74. ii ) Auxospore ( Renewal spores or
Rejuvenescent cells )formation
• Gradual reduction in the size of cells due to
continuous cell division is compensated by
auxospore formation after sometimes and
thus the normal size is restored.
• Auxospores are formed only when the
individual cells are highly reduced in size.

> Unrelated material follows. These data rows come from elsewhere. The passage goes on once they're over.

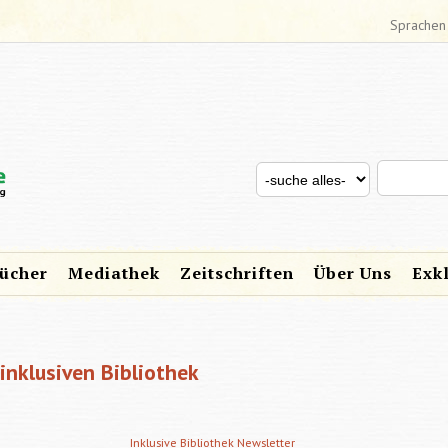
Sprachen
Search thi
Search for
SUCHFORMULAR
ücher
Mediathek
Zeitschriften
Über Uns
Exk
inklusiven Bibliothek
Inklusive Bibliothek Newsletter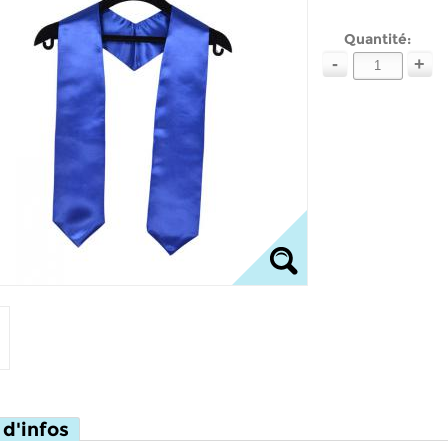
Quantité:
-
+
 d'infos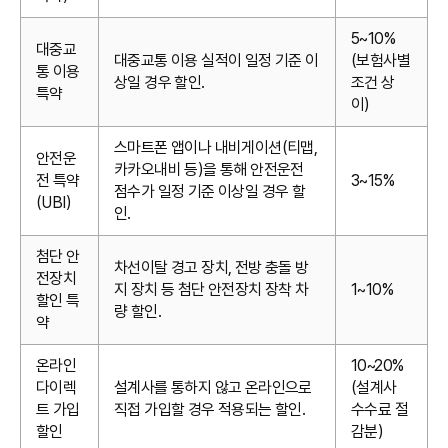
5~10%
대중교
대중교통 이용 실적이 일정 기준 이
(보험사별
통 이용
상일 경우 할인.
조건 상
특약
이)
스마트폰 앱이나 내비게이션(티맵,
안전운
카카오내비 등)을 통해 안전운전
전 특약
3~15%
점수가 일정 기준 이상일 경우 할
(UBI)
인.
첨단 안
차선이탈 경고 장치, 전방 충돌 방
전장치
지 장치 등 첨단 안전장치 장착 차
1~10%
할인 특
량 할인.
약
온라인
10~20%
다이렉
설계사를 통하지 않고 온라인으로
(설계사
트 가입
직접 가입할 경우 적용되는 할인.
수수료 절
할인
감분)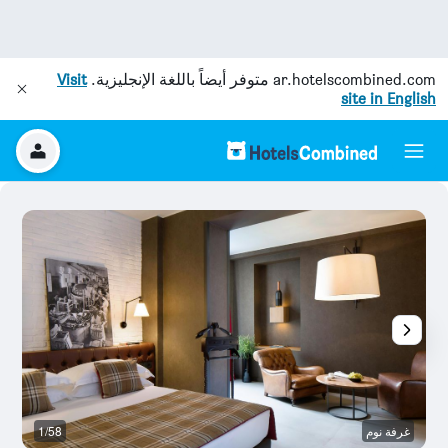
ar.hotelscombined.com
متوفر أيضاً باللغة الإنجليزية.
Visit
site in English
غرفة نوم
1/58
م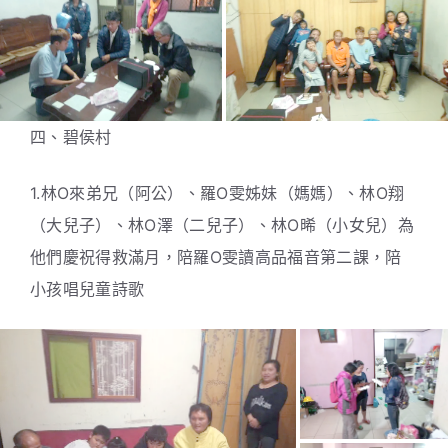
四、碧侯村
1.林O來弟兄（阿公）、羅O雯姊妹（媽媽）、林O翔
（大兒子）、林O澤（二兒子）、林O晞（小女兒）為
他們慶祝得救滿月，陪羅O雯讀高品福音第二課，陪
小孩唱兒童詩歌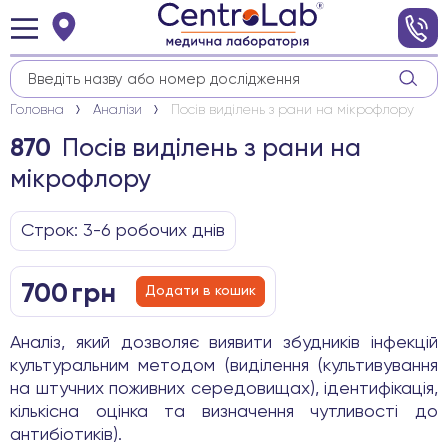
Головна
Аналізи
Посів виділень з рани на мікрофлору
Посів виділень з рани на
870
мікрофлору
Строк: 3-6 робочих днів
700
грн
Додати в кошик
Аналіз, який дозволяє виявити збудників інфекцій
культуральним методом (виділення (культивування
на штучних поживних середовищах), ідентифікація,
кількісна оцінка та визначення чутливості до
антибіотиків).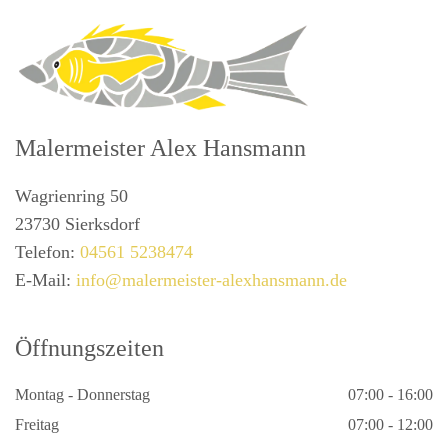
Malermeister Alex Hansmann
Wagrienring 50
23730 Sierksdorf
Telefon:
04561 5238474
E-Mail:
info@malermeister-alexhansmann.de
Öffnungszeiten
Montag - Donnerstag
07:00 - 16:00
Freitag
07:00 - 12:00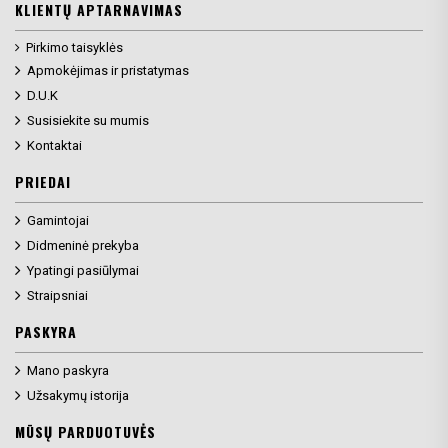
KLIENTŲ APTARNAVIMAS
Pirkimo taisyklės
Apmokėjimas ir pristatymas
D.U.K
Susisiekite su mumis
Kontaktai
PRIEDAI
Gamintojai
Didmeninė prekyba
Ypatingi pasiūlymai
Straipsniai
PASKYRA
Mano paskyra
Užsakymų istorija
MŪSŲ PARDUOTUVĖS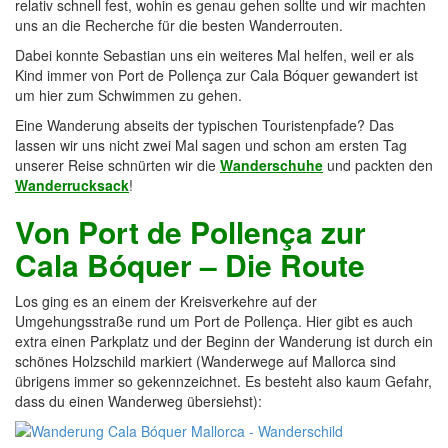
relativ schnell fest, wohin es genau gehen sollte und wir machten
uns an die Recherche für die besten Wanderrouten.
Dabei konnte Sebastian uns ein weiteres Mal helfen, weil er als
Kind immer von Port de Pollença zur Cala Bóquer gewandert ist
um hier zum Schwimmen zu gehen.
Eine Wanderung abseits der typischen Touristenpfade? Das
lassen wir uns nicht zwei Mal sagen und schon am ersten Tag
unserer Reise schnürten wir die
Wanderschuhe
und packten den
Wanderrucksack
!
Von Port de Pollença zur
Cala Bóquer – Die Route
Los ging es an einem der Kreisverkehre auf der
Umgehungsstraße rund um Port de Pollença. Hier gibt es auch
extra einen Parkplatz und der Beginn der Wanderung ist durch ein
schönes Holzschild markiert (Wanderwege auf Mallorca sind
übrigens immer so gekennzeichnet. Es besteht also kaum Gefahr,
dass du einen Wanderweg übersiehst):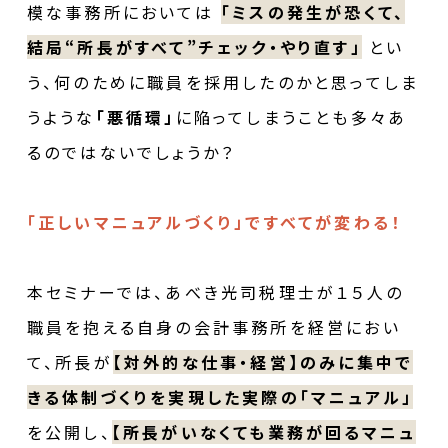
模な事務所においては
「ミスの発生が恐くて、
結局“所長がすべて”チェック・やり直す」
とい
う、何のために職員を採用したのかと思ってしま
うような
「悪循環」
に陥ってしまうことも多々あ
るのではないでしょうか？
「正しいマニュアルづくり」ですべてが変わる！
本セミナーでは、あべき光司税理士が１５人の
職員を抱える自身の会計事務所を経営におい
て、所長が
【対外的な仕事・経営】のみに集中で
きる体制づくりを実現した実際の「マニュアル」
を公開し、
【所長がいなくても業務が回るマニュ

• During auxospore formation, abundant
mucilage is secreted by the cell.
• This results in pushing the valves apart and
liberation of protoplast.
75. • The protoplast grows to the maximum size of
the particular species of Pinnularia.
• It then surrounded by a silicified pectin
membrane called the perizonium.
• There is no nuclear division.
• The protoplast secretes a fresh epitheca and a
hypotheca and thus a large new Pinnularia cell
is formed.
76. Sexual Reproduction by Auxospore formation
• The sexual reproduction is isogamous and is
influenced by various factors like temperature,
light conditions and nutrition.
The Pinnularia species are monoecious.
• In Pinnularia two cells from common parent
or different parents become enveloped in a
common mucilaginous sheath (conjugation).
• The nuclei of both cells divide by meiosis. Out
of the four haploid nuclei, three disintegrate
and the remaining one transforms into a
gamete.
77. • The gametes are liberated from the parent
frustules and fuse to form a zygote which
transforms into an auxospore.
• The auxospore secretes new valves and form
new Pinnularia cell.
• The auxospore expands to restore the
original cell size of the Pinnularia species.